■ Exercise
Would you output the entries below only from the line containing "235 216 16.48" through the line containing "250 264 8.08", exactly as they stand and with both ends included?

Collected data entries:
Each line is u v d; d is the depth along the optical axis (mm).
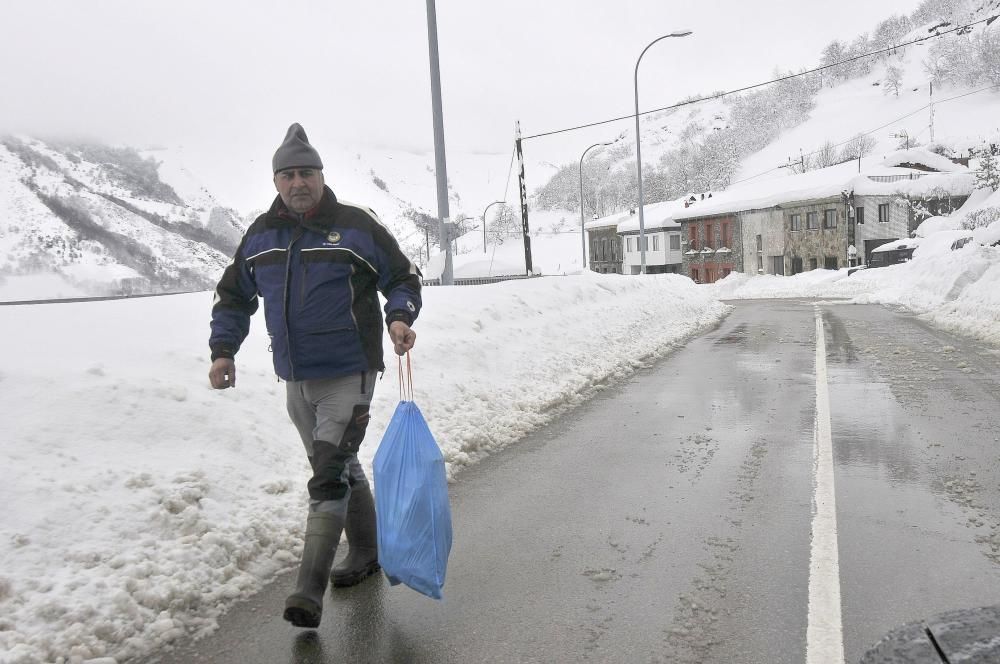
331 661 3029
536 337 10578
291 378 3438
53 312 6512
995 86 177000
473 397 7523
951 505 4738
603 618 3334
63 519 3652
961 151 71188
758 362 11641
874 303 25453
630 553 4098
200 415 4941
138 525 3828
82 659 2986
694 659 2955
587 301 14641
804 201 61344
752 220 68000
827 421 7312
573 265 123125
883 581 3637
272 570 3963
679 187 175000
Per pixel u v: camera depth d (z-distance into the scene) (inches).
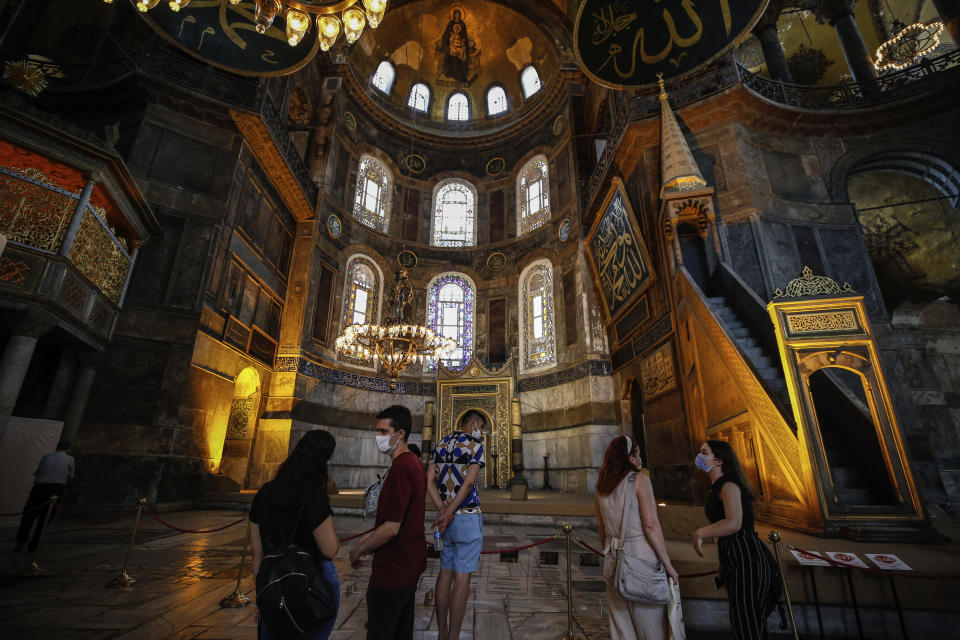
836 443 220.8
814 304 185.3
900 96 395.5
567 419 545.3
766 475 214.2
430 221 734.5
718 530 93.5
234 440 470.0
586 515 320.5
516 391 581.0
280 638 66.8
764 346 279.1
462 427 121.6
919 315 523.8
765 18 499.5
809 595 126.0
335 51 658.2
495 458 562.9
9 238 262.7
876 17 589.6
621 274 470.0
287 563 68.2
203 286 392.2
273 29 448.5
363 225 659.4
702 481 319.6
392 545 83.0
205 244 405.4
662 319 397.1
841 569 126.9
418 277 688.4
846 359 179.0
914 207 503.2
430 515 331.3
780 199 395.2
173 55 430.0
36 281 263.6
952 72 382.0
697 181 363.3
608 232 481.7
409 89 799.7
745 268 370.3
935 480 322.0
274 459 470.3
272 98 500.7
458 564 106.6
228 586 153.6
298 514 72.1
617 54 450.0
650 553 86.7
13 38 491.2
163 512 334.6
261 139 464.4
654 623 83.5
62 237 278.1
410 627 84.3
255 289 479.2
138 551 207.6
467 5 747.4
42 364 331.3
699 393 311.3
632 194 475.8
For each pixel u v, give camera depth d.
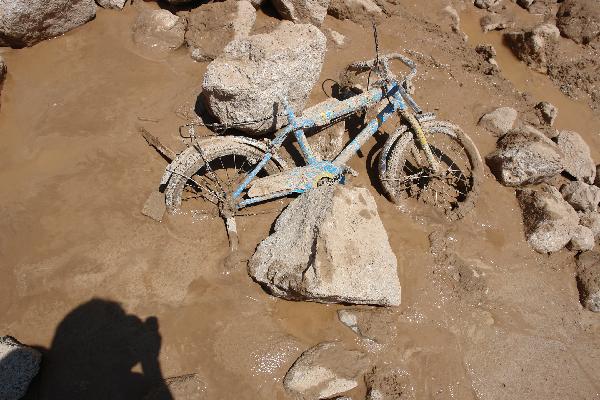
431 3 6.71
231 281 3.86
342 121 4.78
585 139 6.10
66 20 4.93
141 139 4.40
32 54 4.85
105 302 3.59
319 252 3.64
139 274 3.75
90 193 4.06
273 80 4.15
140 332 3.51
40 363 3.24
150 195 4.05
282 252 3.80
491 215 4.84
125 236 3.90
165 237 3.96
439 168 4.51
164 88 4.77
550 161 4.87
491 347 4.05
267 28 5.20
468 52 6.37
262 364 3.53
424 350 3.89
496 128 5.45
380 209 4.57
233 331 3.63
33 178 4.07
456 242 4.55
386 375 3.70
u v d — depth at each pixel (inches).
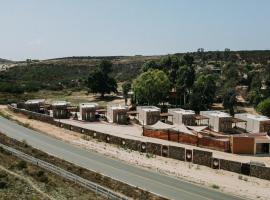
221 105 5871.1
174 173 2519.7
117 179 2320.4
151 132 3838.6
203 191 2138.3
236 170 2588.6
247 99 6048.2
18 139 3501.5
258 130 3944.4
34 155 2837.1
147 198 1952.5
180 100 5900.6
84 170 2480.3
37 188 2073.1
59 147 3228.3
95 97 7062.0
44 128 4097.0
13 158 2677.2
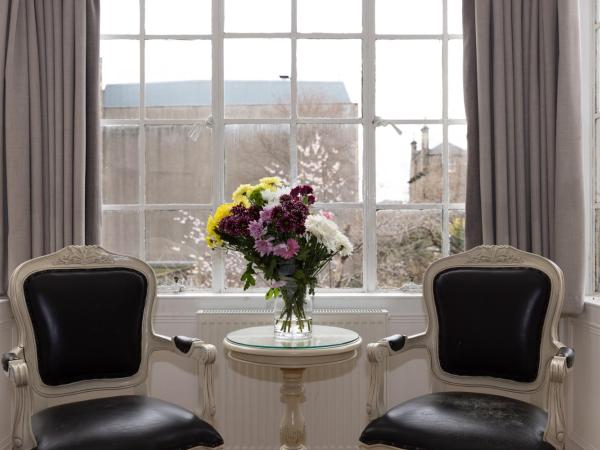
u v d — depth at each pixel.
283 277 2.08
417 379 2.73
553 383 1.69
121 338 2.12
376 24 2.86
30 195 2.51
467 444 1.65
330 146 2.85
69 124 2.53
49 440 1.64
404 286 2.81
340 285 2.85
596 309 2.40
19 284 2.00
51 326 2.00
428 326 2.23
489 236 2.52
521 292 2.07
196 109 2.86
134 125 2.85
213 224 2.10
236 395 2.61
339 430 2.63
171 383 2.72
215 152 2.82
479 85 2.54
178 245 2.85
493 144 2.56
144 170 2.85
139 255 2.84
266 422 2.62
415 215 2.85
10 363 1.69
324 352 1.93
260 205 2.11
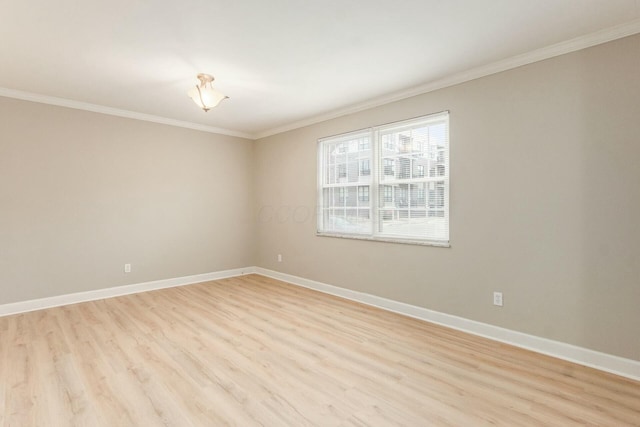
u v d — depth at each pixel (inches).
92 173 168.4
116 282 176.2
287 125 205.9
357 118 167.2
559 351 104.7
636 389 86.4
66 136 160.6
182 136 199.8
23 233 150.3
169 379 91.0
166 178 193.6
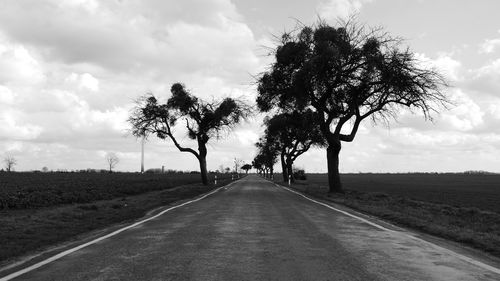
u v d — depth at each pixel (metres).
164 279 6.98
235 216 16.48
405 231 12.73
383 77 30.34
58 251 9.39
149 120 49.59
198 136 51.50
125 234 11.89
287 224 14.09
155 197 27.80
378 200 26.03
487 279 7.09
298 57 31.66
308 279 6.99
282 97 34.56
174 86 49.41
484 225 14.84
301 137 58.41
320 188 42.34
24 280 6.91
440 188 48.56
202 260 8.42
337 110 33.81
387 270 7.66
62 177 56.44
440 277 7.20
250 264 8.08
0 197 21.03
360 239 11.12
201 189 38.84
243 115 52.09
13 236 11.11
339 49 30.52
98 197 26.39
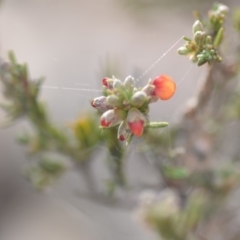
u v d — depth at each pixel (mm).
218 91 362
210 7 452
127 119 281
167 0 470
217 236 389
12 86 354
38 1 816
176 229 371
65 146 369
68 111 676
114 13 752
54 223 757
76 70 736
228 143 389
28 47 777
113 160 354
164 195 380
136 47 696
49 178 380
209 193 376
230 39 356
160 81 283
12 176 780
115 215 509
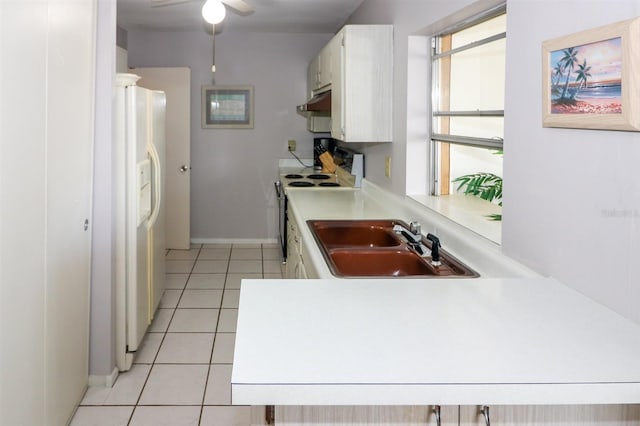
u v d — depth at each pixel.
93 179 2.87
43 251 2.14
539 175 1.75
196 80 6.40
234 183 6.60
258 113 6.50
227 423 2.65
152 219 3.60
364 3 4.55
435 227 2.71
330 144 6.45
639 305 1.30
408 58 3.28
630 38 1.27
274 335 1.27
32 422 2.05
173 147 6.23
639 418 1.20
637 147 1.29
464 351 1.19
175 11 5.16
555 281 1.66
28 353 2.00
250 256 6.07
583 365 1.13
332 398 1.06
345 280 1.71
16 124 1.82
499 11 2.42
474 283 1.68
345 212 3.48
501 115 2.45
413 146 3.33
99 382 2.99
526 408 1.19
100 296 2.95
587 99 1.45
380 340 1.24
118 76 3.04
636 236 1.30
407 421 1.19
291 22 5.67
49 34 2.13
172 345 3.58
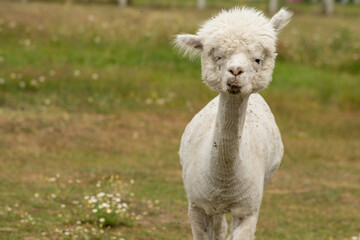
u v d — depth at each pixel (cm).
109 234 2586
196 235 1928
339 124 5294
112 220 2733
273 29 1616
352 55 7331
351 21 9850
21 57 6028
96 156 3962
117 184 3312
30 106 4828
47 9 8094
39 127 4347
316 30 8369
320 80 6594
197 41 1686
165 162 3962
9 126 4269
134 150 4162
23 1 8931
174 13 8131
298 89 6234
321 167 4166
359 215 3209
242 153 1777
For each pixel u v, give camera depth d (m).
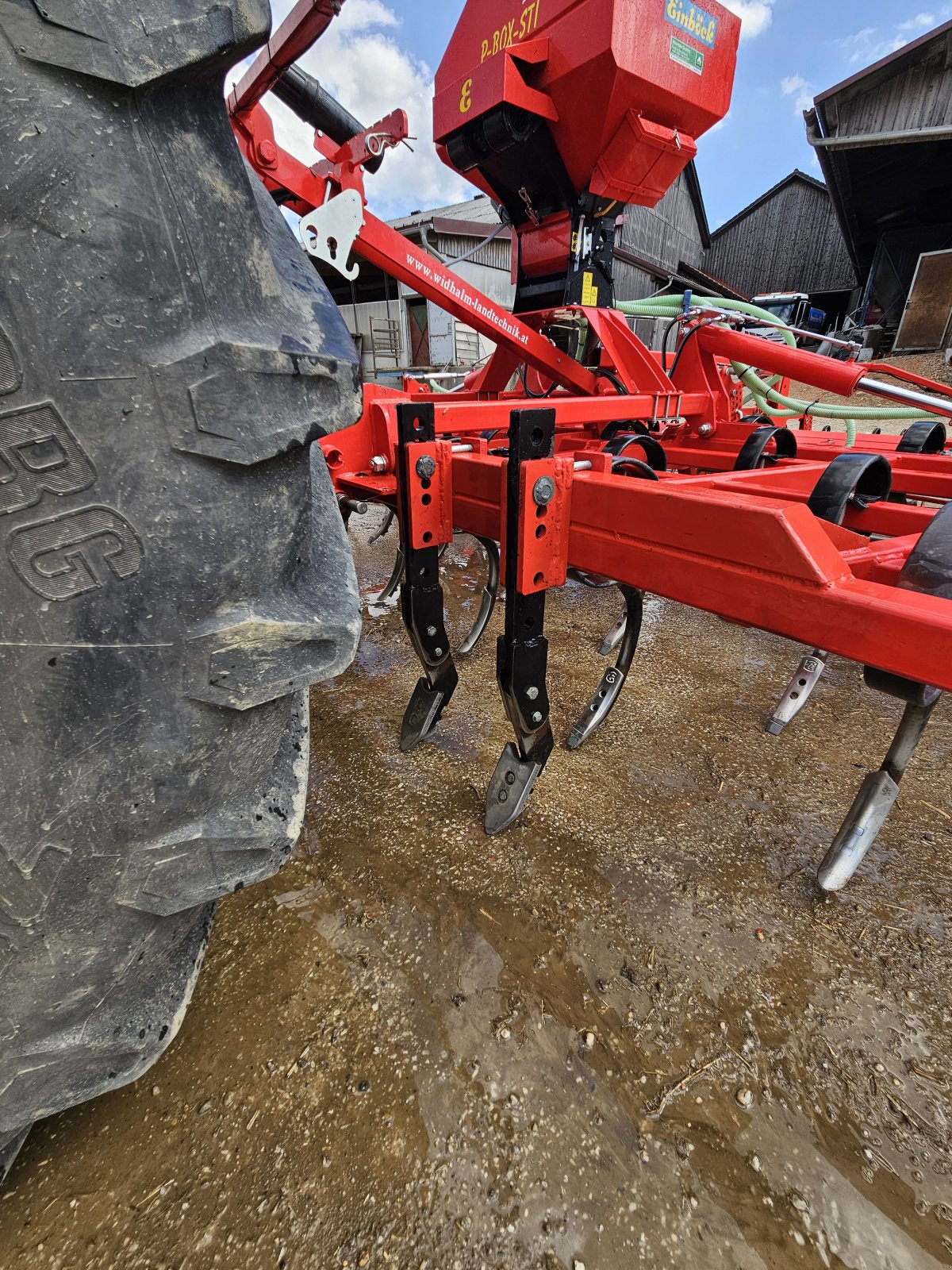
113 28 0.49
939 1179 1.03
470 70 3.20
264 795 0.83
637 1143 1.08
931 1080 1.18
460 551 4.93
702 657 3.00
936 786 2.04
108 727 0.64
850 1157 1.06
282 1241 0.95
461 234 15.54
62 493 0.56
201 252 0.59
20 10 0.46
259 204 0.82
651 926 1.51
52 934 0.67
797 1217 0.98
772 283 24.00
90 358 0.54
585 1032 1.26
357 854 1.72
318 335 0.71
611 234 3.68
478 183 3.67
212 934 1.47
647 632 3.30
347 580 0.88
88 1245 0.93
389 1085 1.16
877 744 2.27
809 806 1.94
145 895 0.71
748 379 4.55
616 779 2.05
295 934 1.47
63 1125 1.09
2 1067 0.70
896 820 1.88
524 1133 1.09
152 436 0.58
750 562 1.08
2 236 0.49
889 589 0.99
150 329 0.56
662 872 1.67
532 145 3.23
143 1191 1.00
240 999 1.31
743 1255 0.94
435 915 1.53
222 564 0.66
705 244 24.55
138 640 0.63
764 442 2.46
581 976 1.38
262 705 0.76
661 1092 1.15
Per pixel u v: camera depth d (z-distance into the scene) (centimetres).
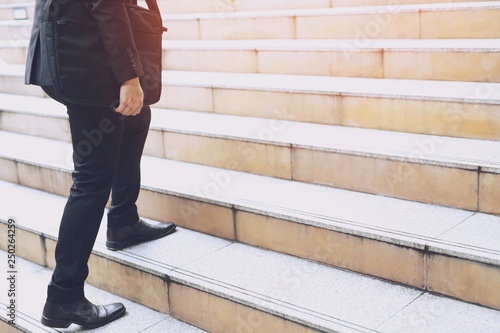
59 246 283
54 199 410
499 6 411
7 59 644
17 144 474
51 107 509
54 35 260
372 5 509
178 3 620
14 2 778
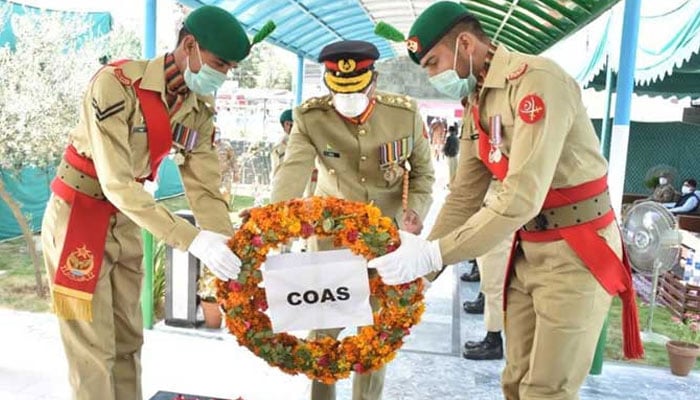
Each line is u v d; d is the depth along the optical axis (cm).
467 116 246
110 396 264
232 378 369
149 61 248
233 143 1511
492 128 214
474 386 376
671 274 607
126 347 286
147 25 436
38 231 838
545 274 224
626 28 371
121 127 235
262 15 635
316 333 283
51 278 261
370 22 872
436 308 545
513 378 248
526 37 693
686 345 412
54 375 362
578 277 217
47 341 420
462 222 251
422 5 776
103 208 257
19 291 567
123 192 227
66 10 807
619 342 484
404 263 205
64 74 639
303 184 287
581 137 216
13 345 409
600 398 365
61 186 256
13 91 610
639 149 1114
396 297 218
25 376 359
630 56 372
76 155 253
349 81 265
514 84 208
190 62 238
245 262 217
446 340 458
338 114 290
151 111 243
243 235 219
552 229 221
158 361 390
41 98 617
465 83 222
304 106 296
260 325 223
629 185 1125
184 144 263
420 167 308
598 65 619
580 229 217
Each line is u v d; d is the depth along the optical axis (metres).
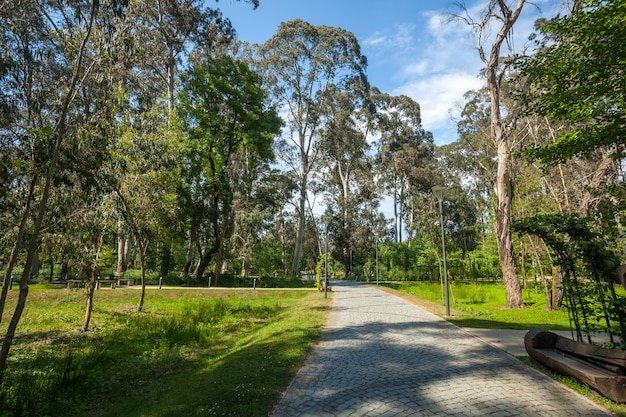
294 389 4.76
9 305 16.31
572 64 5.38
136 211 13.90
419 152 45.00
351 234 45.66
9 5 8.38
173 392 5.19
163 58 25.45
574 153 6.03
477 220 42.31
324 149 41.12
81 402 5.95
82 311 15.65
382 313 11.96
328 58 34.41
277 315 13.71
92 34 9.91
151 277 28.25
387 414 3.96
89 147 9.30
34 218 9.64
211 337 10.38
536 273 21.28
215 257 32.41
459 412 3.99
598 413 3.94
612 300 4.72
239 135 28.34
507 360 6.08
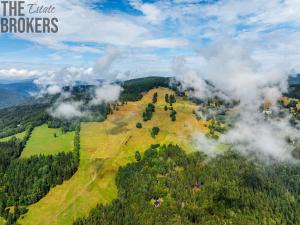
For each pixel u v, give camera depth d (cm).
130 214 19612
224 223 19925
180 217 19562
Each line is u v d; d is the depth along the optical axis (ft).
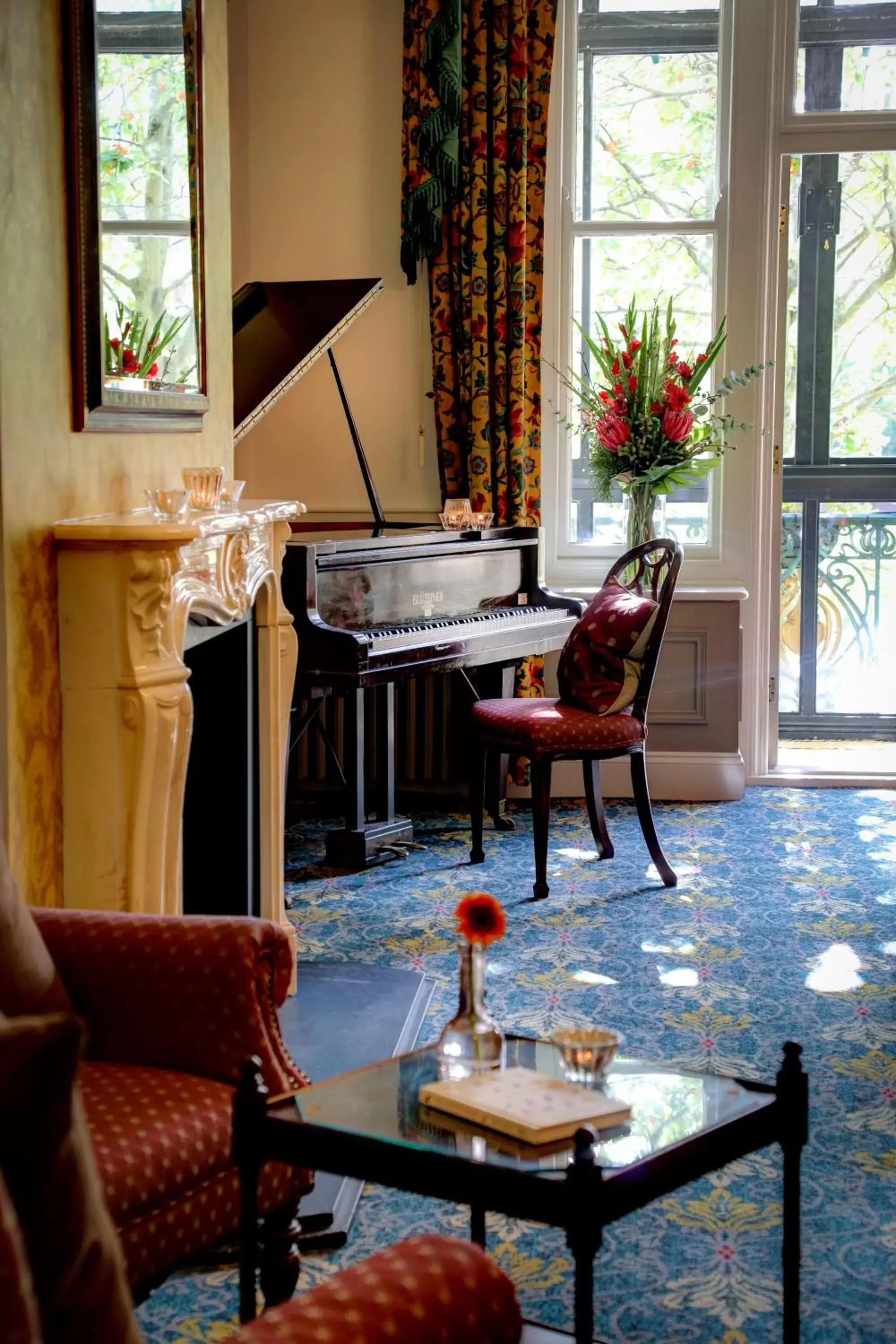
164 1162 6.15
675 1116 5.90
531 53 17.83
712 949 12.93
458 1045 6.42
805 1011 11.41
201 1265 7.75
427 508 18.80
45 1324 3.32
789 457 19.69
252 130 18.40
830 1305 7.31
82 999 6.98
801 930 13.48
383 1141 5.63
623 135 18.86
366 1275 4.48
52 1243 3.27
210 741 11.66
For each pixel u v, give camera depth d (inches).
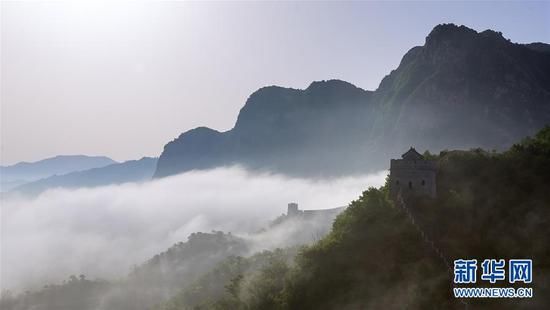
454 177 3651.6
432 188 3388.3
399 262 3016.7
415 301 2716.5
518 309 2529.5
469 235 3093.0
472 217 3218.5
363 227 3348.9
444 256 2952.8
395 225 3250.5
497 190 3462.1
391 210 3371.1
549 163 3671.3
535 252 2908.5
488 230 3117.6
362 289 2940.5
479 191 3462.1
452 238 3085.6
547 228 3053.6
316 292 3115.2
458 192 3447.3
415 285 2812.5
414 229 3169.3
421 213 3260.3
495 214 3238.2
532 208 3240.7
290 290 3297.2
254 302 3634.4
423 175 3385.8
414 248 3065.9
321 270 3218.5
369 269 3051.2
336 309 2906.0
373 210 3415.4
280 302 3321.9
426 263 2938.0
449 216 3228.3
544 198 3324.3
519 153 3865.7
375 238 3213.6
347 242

■ Answer to this problem
235 216 16.48
405 231 12.73
383 77 30.34
58 251 9.39
149 120 49.59
198 136 51.50
125 234 11.89
287 224 14.09
155 197 27.80
378 200 26.03
487 279 7.09
298 57 31.66
308 279 6.99
282 97 34.56
174 86 49.41
484 225 14.84
301 137 58.41
320 188 42.34
24 280 6.91
440 188 48.56
202 260 8.42
337 110 33.81
387 270 7.66
62 177 56.44
440 277 7.20
250 264 8.08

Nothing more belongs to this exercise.